Thursday, May 24, 2007

Where Are You Going? Where Have You Been?

I think I am at that point in my life. You know the one? Where your just not sure if the choices you made in life were all the right ones?

WARNING: This will probably be one of those whiner moments that happen frequently inside the blogging world!

It's not that I don't like my life; I do. I just can't stand parts of it.

Work: I am not sure what to do about work. In the past, I never questioned my job. I loved it. While there were things I didn't enjoy, for the most part I actually looked forward to going to work every day. Work was fun. I enjoyed the people I worked with. I enjoyed the kids. I enjoyed the books. Now it has become a chore. Now I know this is true for many people and I should just sucked it up but I am having a really difficult time doing that. I WANT to enjoy my job. The love affair is over.

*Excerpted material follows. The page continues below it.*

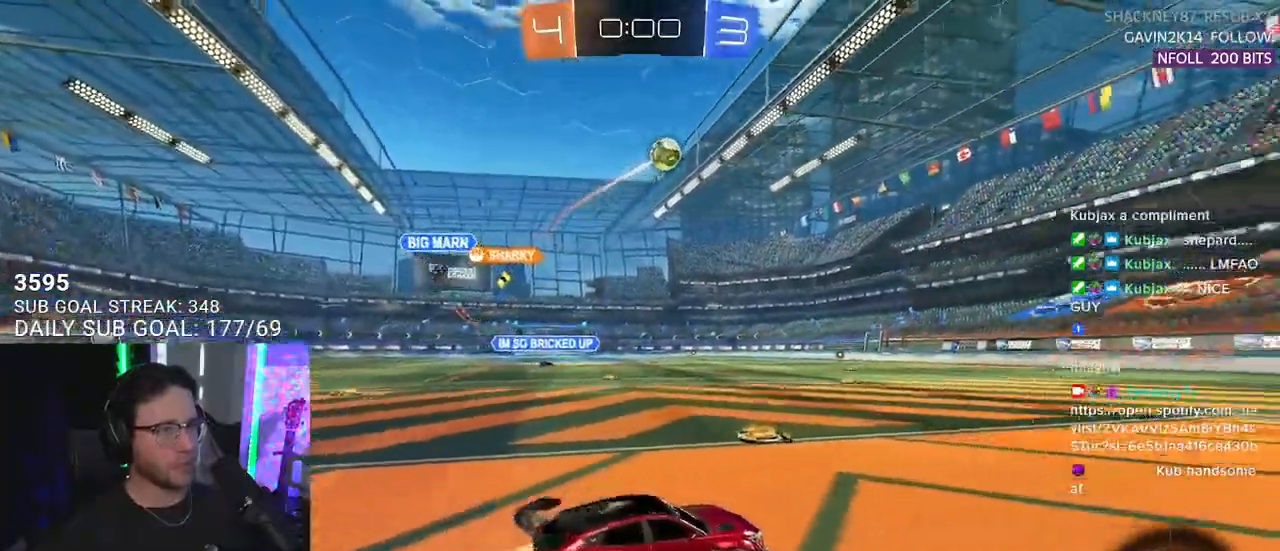
{"buttons": ["R1", "R2"], "left_stick": "center", "right_stick": "center", "events": [[167, "left_stick", "right"], [300, "left_stick", "center"]]}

Marriage: I love my husband but I think we are facing a rut. Part of the difficulty is me. I know that. It's not easy to live with me and all my "baggage" - which includes an insane family, The Red King in all his glory, and a complicated but caring "college" roommate. Now, I've been diagnosed with an anxiety disorder. While giving the "baggage" a name doesn't change that I have always been like that, I guess I just long for a little more support from him. Now that we know there IS a problem, I am trying really hard to work on it. I don't feel as if there is much "change" on his end. I know that he refuses to treat me differently and I guess that's a good thing. Still, I'm not sure.

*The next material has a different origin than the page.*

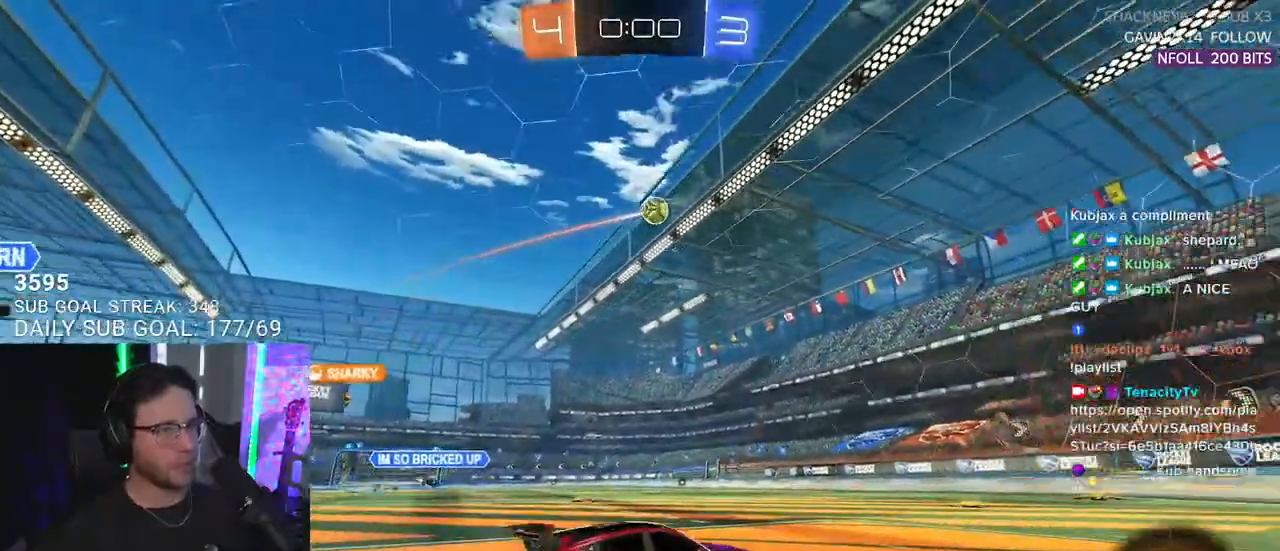
{"buttons": ["R2"], "left_stick": "left", "right_stick": "center"}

Cindy's wedding: This is not something I am dissatisfied with. I am excited for her and glad to be a part. I wish I had been able to be there for her more during the events leading to this happy day. I wish she was closer. I do miss her. In fact, this category should be -

Friends: I wish I had my closest friends closer - I mean in distance. We are all so spread out, and life just keeps stepping in to make us busy. Yes, we have our online time playing COH. For that I am thankful, but even that has been far apart lately. Again, life has kept us all busy.

COH: I LOVE this game. In fact, with all the stress in my life right now, sometimes all I can think about is the game. This is a HUGE problem with J. It bothers him that I spend so much time online. It has become more of an issue in our marriage than money ever was. I wish he had some interest outside of me. I guess I should be thankful that after 11 years together he still finds me interesting but you can have too much of a good thing.

Books: Can't believe I am saying this - Don't know and don't care. It's all been crap lately anyway.

Family: I love them. I hate them. I miss them. I think I am home sick.

Maybe it's just depression setting in. Maybe it's an age thing. I don't honestly know. I am past caring, this is what the stress has done to me. It scares me.